I am running Apache Storm with Nimbus set up on one node and two supervisors set up on two other nodes. After I launch the topology (with workers=2), it does not run correctly. In the worker logs of one of the supervisor nodes, I see the following errors:
2018-07-04 17:36:02.650 o.a.s.m.n.Client client-boss-1 [ERROR] connection attempt 1 to Netty-Client-hostname/X.X.X.X:6700 failed: org.apache.storm.shade.org.jboss.netty.channel.ConnectTimeoutException: connection timed out: hostname/X.X.X.X:6700
On the other worker node, I see the following error:
2018-07-04 17:34:11.344 o.a.s.m.n.Client client-boss-1 [ERROR] connection attempt 3 to Netty-Client-hostname1/X.X.X.X:6700 failed: java.net.ConnectException: Connection refused: hostname1/X.X.X.X:6700
There are no other errors in the worker logs. If I replace one of these workers with another worker (on the same sub-net), the topology runs perfectly. Because of this, the issue seems to be related to connection between the two worker nodes. However, /etc/hosts file is set up correctly (same as of the worker that when paired with one of these works correctly) and both workers can reach each other (ping/ssh). Connection between nimbus and these workers is fine (topology with workers=1 runs correctly on each of these workers).

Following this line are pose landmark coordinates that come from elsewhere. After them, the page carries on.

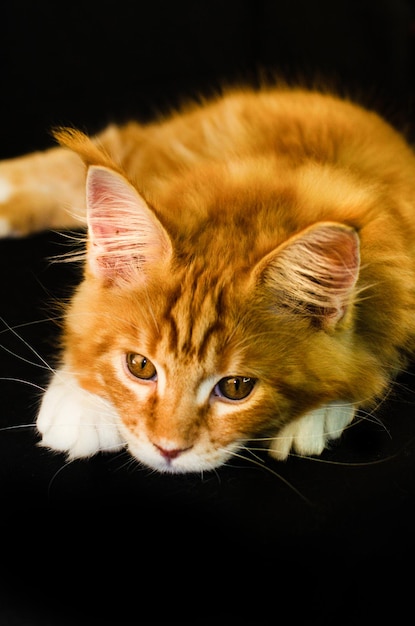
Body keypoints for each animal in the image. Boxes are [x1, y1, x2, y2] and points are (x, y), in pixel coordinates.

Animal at [0, 85, 415, 470]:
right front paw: (79, 400)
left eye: (236, 387)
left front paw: (314, 418)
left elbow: (368, 363)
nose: (167, 449)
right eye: (140, 366)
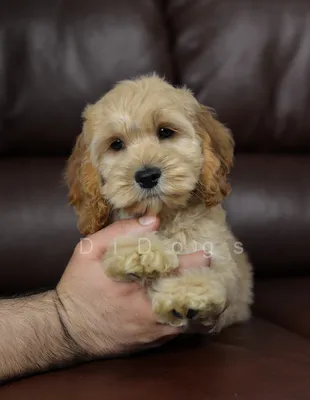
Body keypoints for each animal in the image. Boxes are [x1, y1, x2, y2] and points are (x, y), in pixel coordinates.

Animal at [65, 75, 252, 332]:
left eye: (165, 132)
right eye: (116, 144)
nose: (147, 176)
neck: (165, 216)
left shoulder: (222, 257)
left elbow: (223, 275)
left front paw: (187, 290)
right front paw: (141, 249)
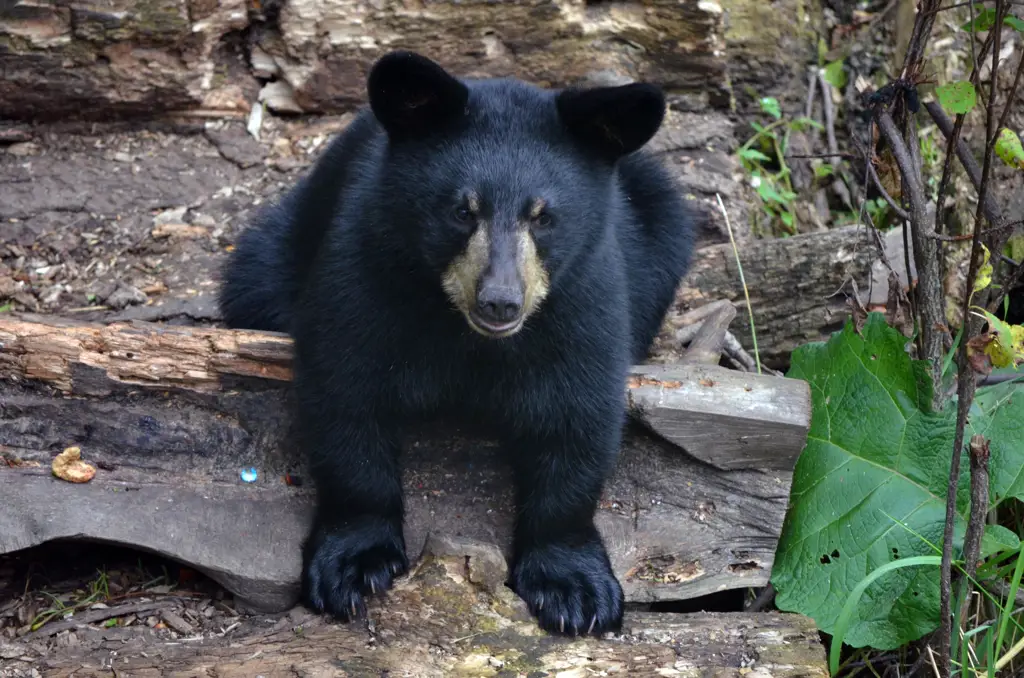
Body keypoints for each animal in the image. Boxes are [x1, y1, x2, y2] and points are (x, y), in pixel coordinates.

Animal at [219, 49, 692, 639]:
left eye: (544, 216)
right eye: (463, 210)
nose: (500, 302)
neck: (469, 336)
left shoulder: (586, 295)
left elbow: (576, 418)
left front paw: (575, 590)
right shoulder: (365, 269)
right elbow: (346, 395)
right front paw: (353, 565)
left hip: (659, 227)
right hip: (280, 252)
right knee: (255, 277)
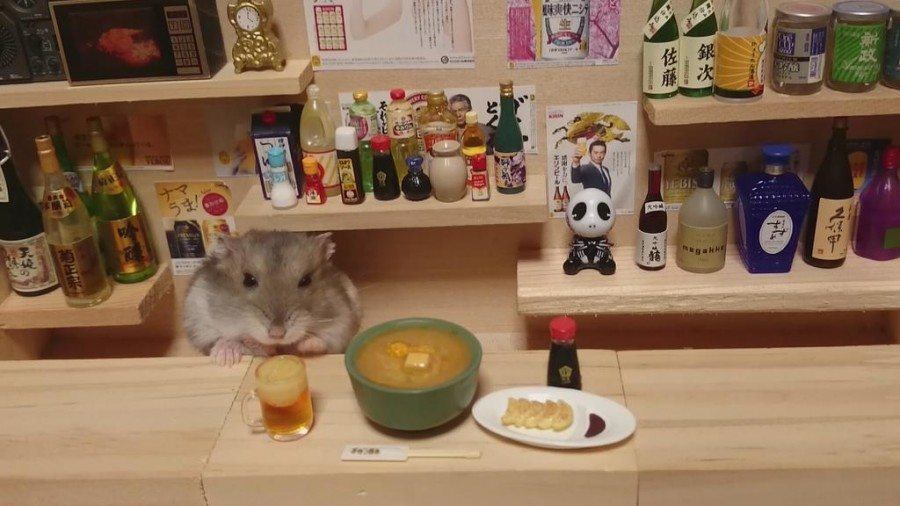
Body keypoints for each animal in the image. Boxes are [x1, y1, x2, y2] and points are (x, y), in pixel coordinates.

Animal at [184, 230, 361, 366]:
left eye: (306, 280)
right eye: (248, 279)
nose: (277, 334)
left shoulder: (342, 325)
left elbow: (321, 342)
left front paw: (302, 343)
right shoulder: (199, 318)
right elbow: (223, 338)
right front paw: (226, 358)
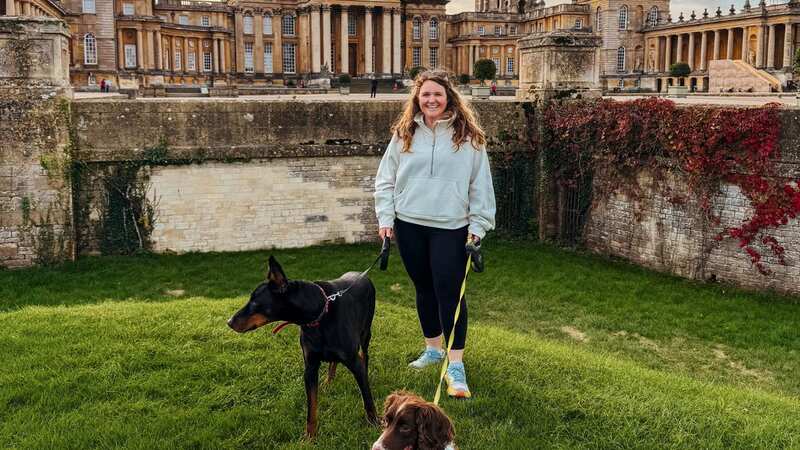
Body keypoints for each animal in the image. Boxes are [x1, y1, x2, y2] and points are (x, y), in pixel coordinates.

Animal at [227, 256, 380, 436]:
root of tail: (363, 275)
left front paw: (375, 423)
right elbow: (311, 408)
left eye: (255, 302)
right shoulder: (310, 367)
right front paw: (310, 436)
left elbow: (368, 400)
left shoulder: (354, 362)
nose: (229, 322)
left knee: (365, 356)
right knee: (334, 361)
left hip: (365, 334)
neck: (319, 315)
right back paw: (328, 381)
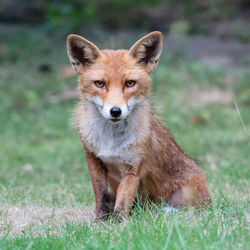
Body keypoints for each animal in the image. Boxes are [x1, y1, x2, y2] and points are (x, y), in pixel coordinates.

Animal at [65, 31, 210, 219]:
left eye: (130, 83)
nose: (115, 111)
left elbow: (122, 202)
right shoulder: (93, 159)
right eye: (99, 83)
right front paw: (100, 221)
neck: (110, 141)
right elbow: (101, 196)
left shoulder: (133, 166)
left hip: (185, 194)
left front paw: (119, 223)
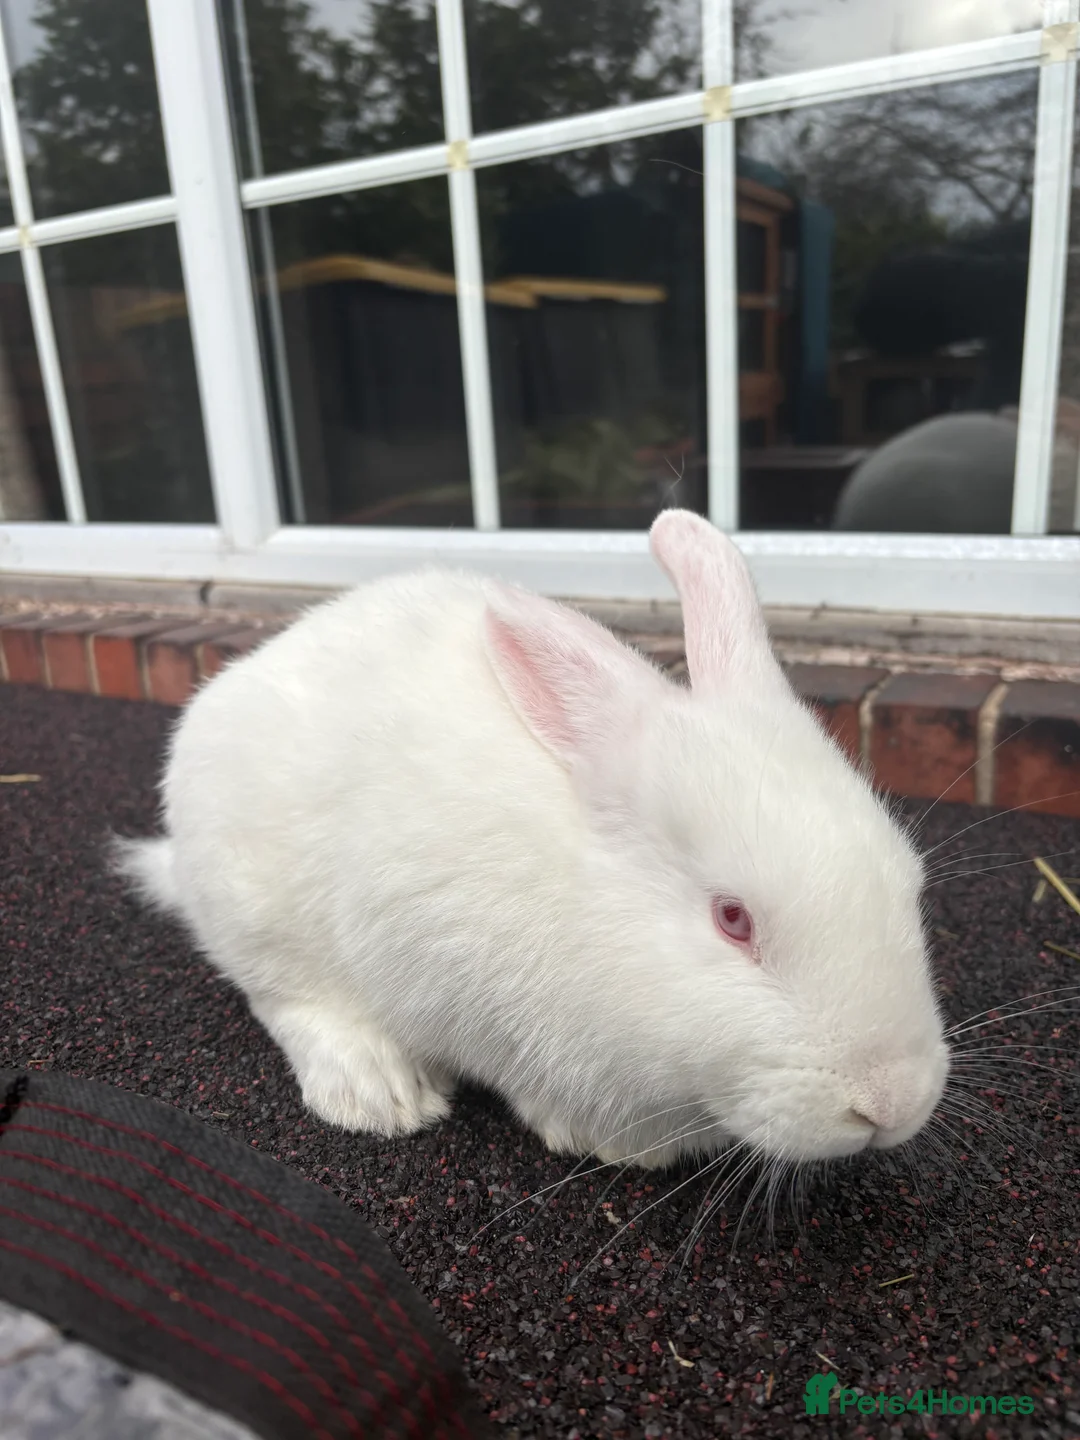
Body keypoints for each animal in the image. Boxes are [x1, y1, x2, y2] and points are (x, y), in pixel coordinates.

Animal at [116, 509, 949, 1170]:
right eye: (732, 918)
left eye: (907, 882)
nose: (893, 1103)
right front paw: (603, 1141)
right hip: (255, 903)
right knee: (286, 997)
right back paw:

I am not sure now what might be the issue over here. Any help is appreciated.
EDIT:
After spending a lot of time to figure this out, I came to know that connections on port 6700 were not being allowed on the worker node. I edited iptables to allow incoming tcp connections on the port. The worker logs still show some netty connection errors but now, at least, the topology is running fine.
sudo iptables -A INPUT -p tcp --dport 6700 -j ACCEPT